(Dataset items)
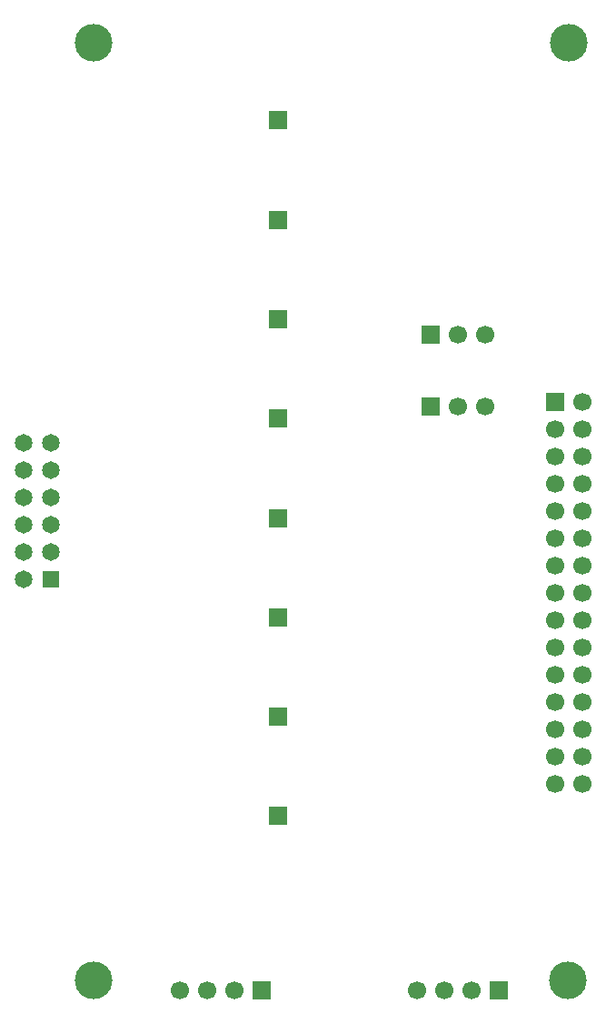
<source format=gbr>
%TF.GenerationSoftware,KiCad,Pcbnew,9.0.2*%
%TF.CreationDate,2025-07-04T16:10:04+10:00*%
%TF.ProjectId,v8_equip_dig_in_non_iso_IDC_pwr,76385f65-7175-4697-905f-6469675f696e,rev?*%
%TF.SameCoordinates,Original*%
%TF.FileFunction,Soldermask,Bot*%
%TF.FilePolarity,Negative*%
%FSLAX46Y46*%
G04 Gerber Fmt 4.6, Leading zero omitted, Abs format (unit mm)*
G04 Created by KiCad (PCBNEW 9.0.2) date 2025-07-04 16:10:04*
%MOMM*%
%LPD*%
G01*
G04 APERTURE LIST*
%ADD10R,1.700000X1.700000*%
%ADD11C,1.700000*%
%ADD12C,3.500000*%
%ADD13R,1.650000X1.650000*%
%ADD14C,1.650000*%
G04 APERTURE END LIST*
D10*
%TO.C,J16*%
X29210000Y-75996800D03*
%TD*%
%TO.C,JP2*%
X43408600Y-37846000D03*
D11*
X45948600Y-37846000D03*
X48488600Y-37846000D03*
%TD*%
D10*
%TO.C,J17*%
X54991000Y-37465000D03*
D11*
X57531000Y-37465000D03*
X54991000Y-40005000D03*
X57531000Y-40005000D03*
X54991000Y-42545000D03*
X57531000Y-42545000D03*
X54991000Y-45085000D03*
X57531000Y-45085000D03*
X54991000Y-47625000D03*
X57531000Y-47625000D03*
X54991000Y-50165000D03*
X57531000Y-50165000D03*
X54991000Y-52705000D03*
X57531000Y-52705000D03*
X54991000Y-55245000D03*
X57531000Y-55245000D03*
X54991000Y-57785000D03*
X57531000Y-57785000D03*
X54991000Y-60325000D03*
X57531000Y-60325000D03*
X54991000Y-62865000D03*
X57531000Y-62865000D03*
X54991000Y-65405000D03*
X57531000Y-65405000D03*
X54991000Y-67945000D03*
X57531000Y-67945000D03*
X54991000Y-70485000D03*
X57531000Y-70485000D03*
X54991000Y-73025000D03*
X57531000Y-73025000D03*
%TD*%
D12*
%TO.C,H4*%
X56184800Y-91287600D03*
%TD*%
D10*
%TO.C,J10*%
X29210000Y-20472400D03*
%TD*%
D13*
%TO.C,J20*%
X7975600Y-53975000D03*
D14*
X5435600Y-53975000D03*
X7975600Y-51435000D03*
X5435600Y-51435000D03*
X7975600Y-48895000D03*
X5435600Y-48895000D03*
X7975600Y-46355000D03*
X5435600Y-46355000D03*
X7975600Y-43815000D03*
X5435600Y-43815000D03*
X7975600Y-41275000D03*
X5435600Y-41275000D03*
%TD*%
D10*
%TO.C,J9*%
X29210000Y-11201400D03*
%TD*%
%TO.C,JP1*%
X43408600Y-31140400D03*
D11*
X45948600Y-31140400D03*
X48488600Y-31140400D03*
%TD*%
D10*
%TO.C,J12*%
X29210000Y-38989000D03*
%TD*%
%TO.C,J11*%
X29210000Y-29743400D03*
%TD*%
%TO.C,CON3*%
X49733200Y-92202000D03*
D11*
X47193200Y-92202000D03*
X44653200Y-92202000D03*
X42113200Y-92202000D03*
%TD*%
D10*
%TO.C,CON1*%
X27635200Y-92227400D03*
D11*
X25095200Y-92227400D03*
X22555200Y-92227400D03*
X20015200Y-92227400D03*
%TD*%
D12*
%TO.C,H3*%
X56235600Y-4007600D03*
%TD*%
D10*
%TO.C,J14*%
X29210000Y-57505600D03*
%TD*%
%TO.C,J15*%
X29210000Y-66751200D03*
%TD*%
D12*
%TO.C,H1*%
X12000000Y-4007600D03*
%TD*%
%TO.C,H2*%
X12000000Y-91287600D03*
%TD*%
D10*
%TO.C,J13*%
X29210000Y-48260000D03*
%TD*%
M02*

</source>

--

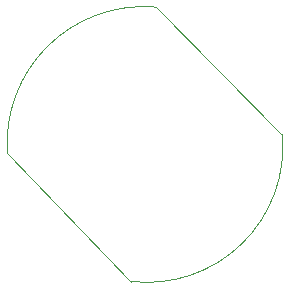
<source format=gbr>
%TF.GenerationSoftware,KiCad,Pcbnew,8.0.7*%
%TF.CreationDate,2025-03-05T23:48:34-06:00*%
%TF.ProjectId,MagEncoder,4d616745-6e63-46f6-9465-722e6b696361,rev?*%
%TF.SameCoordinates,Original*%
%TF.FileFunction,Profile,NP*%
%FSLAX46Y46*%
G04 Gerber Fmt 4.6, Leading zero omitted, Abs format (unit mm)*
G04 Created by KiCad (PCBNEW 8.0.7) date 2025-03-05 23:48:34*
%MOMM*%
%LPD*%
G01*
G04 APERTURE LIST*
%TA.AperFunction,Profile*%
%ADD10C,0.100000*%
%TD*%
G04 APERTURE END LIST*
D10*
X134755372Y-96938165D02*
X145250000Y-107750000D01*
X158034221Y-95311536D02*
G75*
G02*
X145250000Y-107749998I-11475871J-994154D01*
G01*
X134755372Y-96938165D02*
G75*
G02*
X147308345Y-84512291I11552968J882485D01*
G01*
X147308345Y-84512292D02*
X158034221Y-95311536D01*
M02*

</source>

WHAT IS REQUIRED: Search the entries for the word "GenerationSoftware". Copy each line where it appears.

ANSWER TO THE PROBLEM:
%TF.GenerationSoftware,KiCad,Pcbnew,9.0.2*%
%TF.GenerationSoftware,KiCad,Pcbnew,8.0.7*%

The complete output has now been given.